Pour le gouvernement de la Sierra Leone, l’amélioration de la condition des femmes enceintes et des nourrissons est une priorité. Le 29 février dernier, les autorités ont lancé un plan stratégique de lutte contre la mortalité maternelle. Ce plan tant attendu vise particulièrement à rationaliser les activités des différentes agences gouvernementales intervenant dans le domaine de la santé, de la reproduction et de l’enfant, tout en encourageant les mesures préventives – telles que la vaccination et la protection du droit des femmes – de manière générale.

Cette stratégie bénéficie du soutien du Département pour le développement international (DFID) de la Grande-Bretagne, principal bailleur de fonds du pays.
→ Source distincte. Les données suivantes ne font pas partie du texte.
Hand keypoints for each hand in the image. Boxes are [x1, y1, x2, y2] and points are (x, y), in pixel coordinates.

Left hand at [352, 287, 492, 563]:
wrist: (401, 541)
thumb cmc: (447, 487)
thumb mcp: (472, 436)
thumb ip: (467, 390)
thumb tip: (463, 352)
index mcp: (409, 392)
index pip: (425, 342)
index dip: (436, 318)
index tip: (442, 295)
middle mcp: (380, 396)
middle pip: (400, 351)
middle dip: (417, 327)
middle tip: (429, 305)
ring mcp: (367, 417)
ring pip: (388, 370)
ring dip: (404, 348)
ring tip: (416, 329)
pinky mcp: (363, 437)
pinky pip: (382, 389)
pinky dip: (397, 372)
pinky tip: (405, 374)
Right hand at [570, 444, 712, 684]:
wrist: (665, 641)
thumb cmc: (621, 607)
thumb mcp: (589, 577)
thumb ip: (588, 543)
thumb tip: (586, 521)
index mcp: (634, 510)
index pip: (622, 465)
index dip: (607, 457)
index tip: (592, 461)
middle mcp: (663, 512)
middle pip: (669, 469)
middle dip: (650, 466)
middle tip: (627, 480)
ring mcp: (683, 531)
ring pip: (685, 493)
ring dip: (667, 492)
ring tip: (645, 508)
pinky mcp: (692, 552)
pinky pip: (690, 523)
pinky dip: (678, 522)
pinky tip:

L’UNICEF a également promis de contribuer à l’amélioration des soins de santé prodigués aux femmes enceintes et aux nourrissons bien que, pour l’agence onusienne, un certain nombre de facteurs culturels, – tels que les mariages précoces, les mutilations génitales féminines, la malnutrition et le refus de l’allaitement maternel – constituent les principaux obstacles à la réduction de la mortalité maternelle et infantile.

Quant au Dr Ibrahim Thorlie, chef du service d’obstétrique à la maternité Princess Christian de Freetown, il a indiqué avoir quelques réserves par rapport à la nouvelle stratégie gouvernementale et aux facteurs culturels évoqués par l’UNICEF.

«Nous avons besoin d’un nouveau système de santé, pas d’une nouvelle stratégie», a déclaré

Dr Thorlie. «Seule la formation, associée à un système de santé produisant des résultats, peut changer les choses», a-t-il indiqué.

Personnel bien formé

En Sierra Leone, le principal problème auquel les mères sont confrontées n’est pas qu’elles ignorent ce qu’il faut faire pour se faire soigner, mais le manque de personnel qualifié capable de leur apporter l’aide dont elles ont besoin, a poursuivi Dr Thorlie.

«À quoi cela sert-il d’avoir plus de médicaments et d’équipements, si nous n’avons pas le personnel pour les administrer?», s’est-il demandé. «Faudrait-il que les patients commencent à se soigner eux-mêmes?»

L’UNFPA partage ces préoccupations, après s’être aperçu que le pays ne comptait que six gynécologues obstétriciens pour une population de 5 millions d’habitants : cinq à Freetown, le sixième étant installé dans la ville de Bo, à 200 kilomètres à l’est de la capitale.

«En fin de compte, il s’agit d’un problème de ressources humaines», a indiqué Bobo Yabi, représentant de l’UNFPA en Sierra Leone, l’agence onusienne qui aide le gouvernement à mettre en place sa réforme.

«La stratégie peut exister, mais s’il n’y a personne pour la mettre en oeuvre, cela ne sert à rien», conclut-il.